Key highlights of the 3QFY24 Result
Strong performance; In-line with our expectation
The Company during quarter reported 90%/150% YoY growth in consolidated net sales and profit to Rs 99.5 cr and Rs 29.8 cr respectively. The EBITDA margin for the quarter expanded by more than 1,000 bps to 42.7%. The growth is driven by strong execution supported by robust order book. The performance is broadly as per our expectations and we believe, the company may outperform its own guidance of Rs 450 cr plus topline for FY24.
Solid order book; Healthy medium term revenue visibility:
The company has a strong order book Rs 1,434 cr which is 3.8x of its 9MFY24 annualised earnings thus offering healthy revenue visibility for medium term. The order book comprises of 35% export and rest domestic. The management expects more orders to flow in during 4th quarter. We expect the full year FY24 revenue to cross Rs 500 cr milestone.
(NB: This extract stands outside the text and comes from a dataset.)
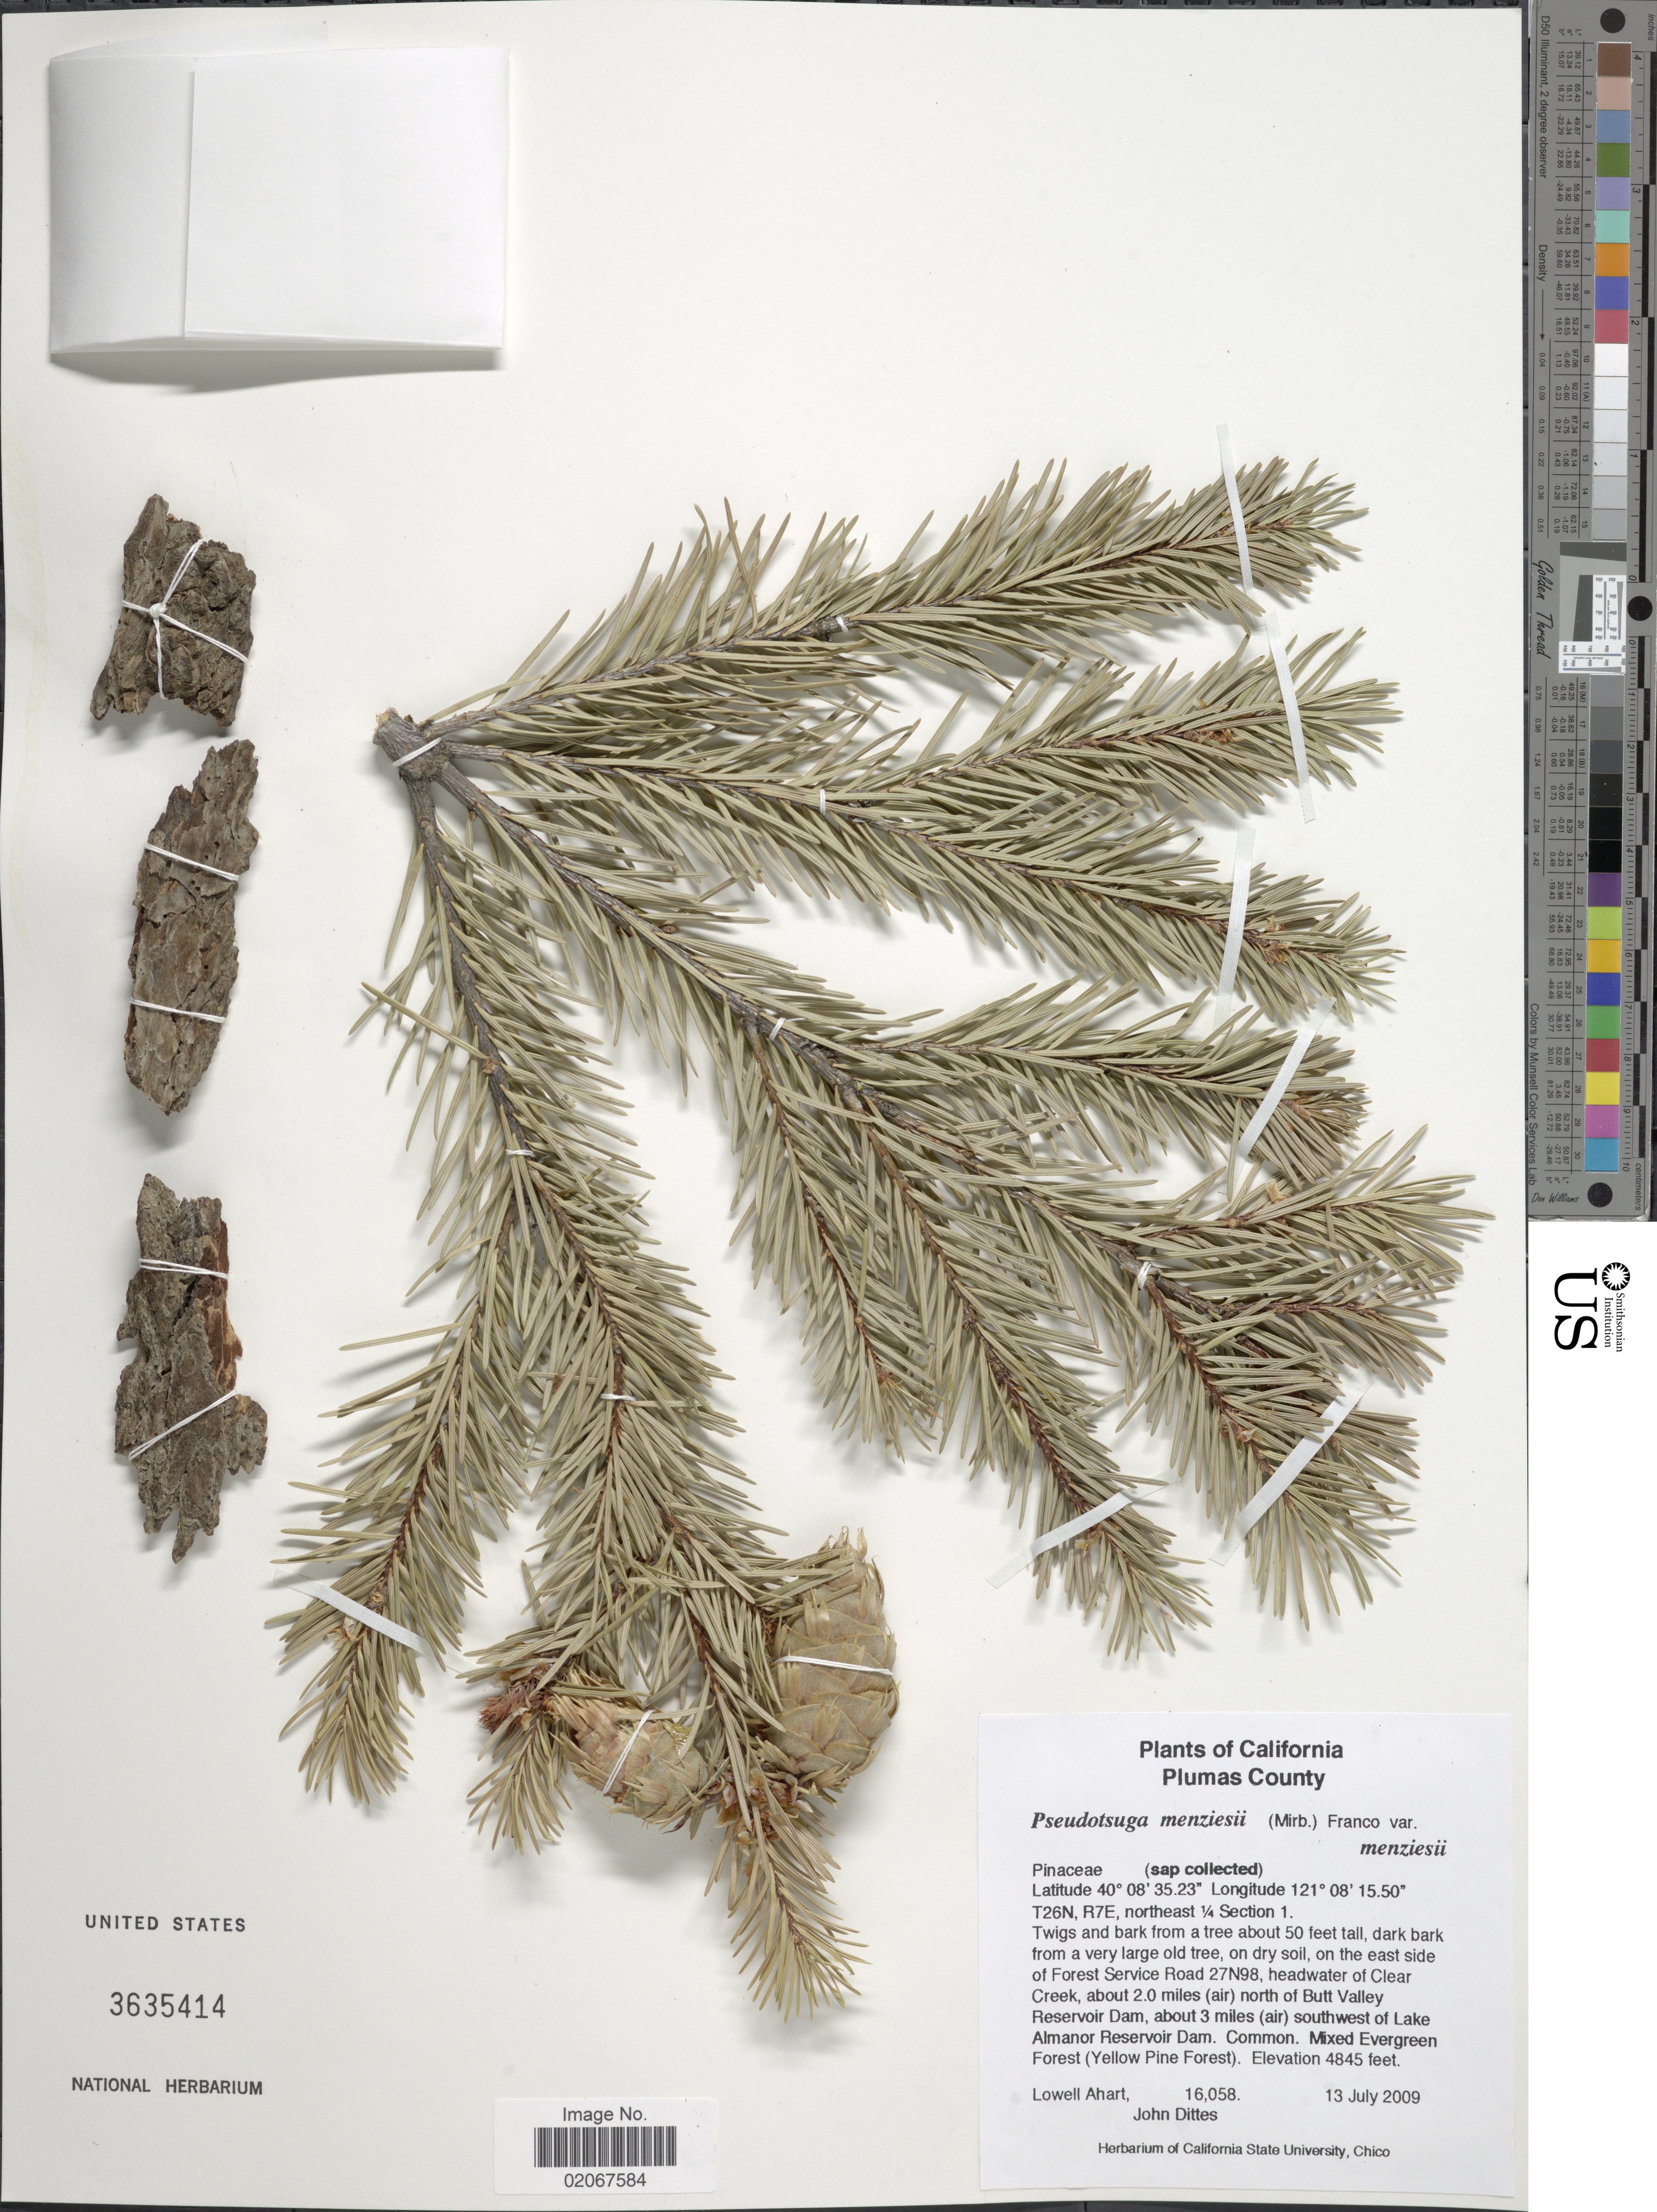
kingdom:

Guided for 50% CAGR in revenue between FY25E-FY28E:
The management is extremely positive on defence sector given ongoing geopolitical tensions on multiple fronts. For FY25, management expects Rs 900 cr plus revenue and 50% CAGR growth henceforth till FY28E. The export order which is 35% at present may surpass in overall order pie while anti-drone which is just a fraction of overall revenue may take a big leap from here.
Exploring for inorganic growth opportunities; To raise Rs 1,000 cr:
The management is also exploring the inorganic growth opportunities and has received board approval to raise up to Rs 1,000 cr through QIP or any other equity route. The maximum deal size would Rs 500 cr. Interestingly above growth projections does not include revenue flow from possible inorganic candidates.
Valuation still attractive; Maintain buy rating- Target Rs 994/-
At the current price, the company is trading at 51.6x/28.3x/22.1x of its FY24E/FY25E/FY26E earnings respectively. We maintained our buy rating on the stock with upgraded price target of Rs 994/- thus providing an upside potential of 24.2%.